Trecho fornecido
——————————

Os afazeres diários da mulher moderna encontram uma fiel representação no poema a seguir. Sua autora, que não concluiu o ensino fundamental, mostrou-se ferrenha defensora e praticante dos direitos da mulher no século XX. Neste seu escrito, vale o registro sobre a condição da mulher dividida em tempos ditos civilizados: “A mulher, não mãe, maternidade. Operária. Funcionária. Gerente gerenciando, computando perdas e ganhos alheios, igualando, superando, vitoriosas, tumultuadas. A neurose vai se alargando” (CORALINA, 2014, p. 224).
Um dos quintais dessa neurose pode ser o mundo das comunidades vulneráveis, com suas mulheres em correria, inclusive para estudar na escola formal. Os relatos das jovens universitárias que participaram da pesquisa evidenciaram o nervosismo dos contextos sociais, com causas, não plenamente demonstráveis, mas passíveis de serem constatadas, incluindo os âmbitos da família e do trabalho, sendo tais causas ladeadas e configuradas por itens sócio-culturais-econômicos que fazem parte de corredores e salas de aula das instituições de ensino superior. De acordo com a pesquisa realizada, a condição dessas mulheres cabe na metáfora de malabaristas, pois, precisam saber lidar com esses contextos, além de empenhar-se contra a frequente tendência à fuga social, afastamento, resignação.

——————————

Instruções do exercício
[1] Duplique uma parte do trecho sobre a condição da mulher: comece nas palavras “Um dos quintais” e pare depois de “social, afastamento, resignação.”.
[2] Responda com base no trecho sobre a condição da mulher:
(a) Que etapa de ensino a autora do poema não concluiu?
(b) Em que século ela se mostrou defensora dos direitos da mulher?
(c) Segundo a pesquisa, em que metáfora cabe a condição das jovens universitárias?
[3] Escreva a parte seguinte do texto sobre a condição da mulher, a partir da última frase apresentada.
Os dados que vêm depois deste trecho têm outra origem e não se relacionam com ele.

Extrato de dados

——————————

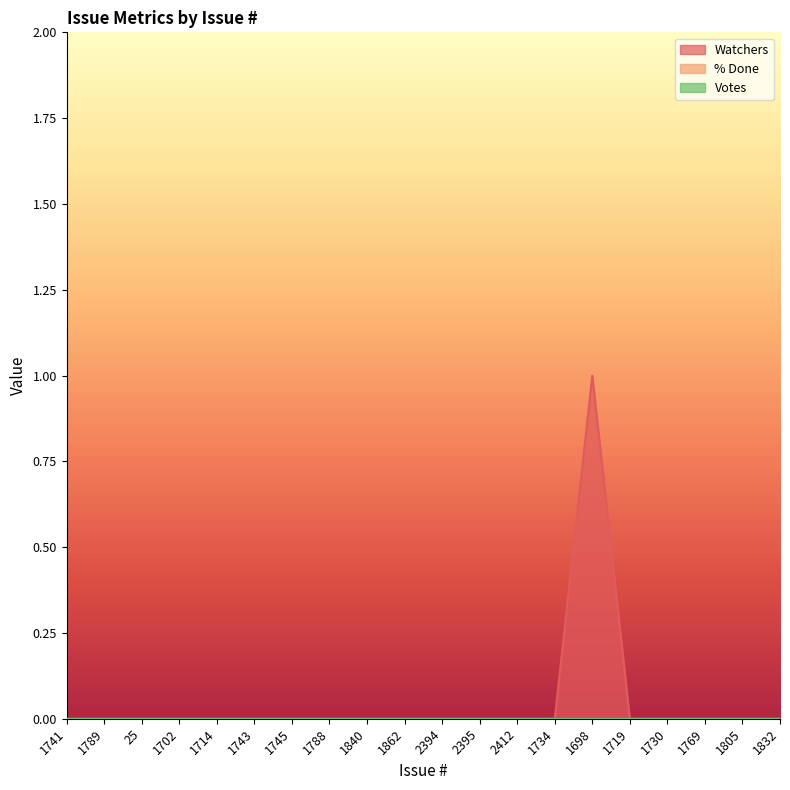

At which label does Watchers reach its minimum?

1741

——————————

Respostas dadas
[1]
Um dos quintais dessa neurose pode ser o mundo das comunidades vulneráveis, com suas mulheres em correria, inclusive para estudar na escola formal. Os relatos das jovens universitárias que participaram da pesquisa evidenciaram o nervosismo dos contextos sociais, com causas, não plenamente demonstráveis, mas passíveis de serem constatadas, incluindo os âmbitos da família e do trabalho, sendo tais causas ladeadas e configuradas por itens sócio-culturais-econômicos que fazem parte de corredores e salas de aula das instituições de ensino superior. De acordo com a pesquisa realizada, a condição dessas mulheres cabe na metáfora de malabaristas, pois, precisam saber lidar com esses contextos, além de empenhar-se contra a frequente tendência à fuga social, afastamento, resignação.

[2]
(a) O ensino fundamental.
(b) No século XX.
(c) Na metáfora de malabaristas.

[3]
Do acesso à permanência na educação superior, as violências, físicas ou simbólicas, seguidas de exclusão social, participam dos mencionados contextos. Sendo dessa maneira, é violência quando a família da M1, ao tê-la em casa grávida aos quatorze anos, não a apoiou em seu intuito de continuar os estudos no ensino médio. O pai da criança, agora membro de sua família, deixou a escola, mas ela insistiu e lá permaneceu. Já na educação superior, levava o bebê para a sala de aula, onde os dois dormiam de cansaço. No final do curso, em 2014, seu filho sofreu paralisia – sequer ela foi à festa de formatura, paga com sacrifício. Seu marido desistiu de estudar, ela deixou de suportar os desentendimentos com ele. Abandonaram-se. Segundo informou, “outras colegas desistem porque os maridos espancam, brigam”.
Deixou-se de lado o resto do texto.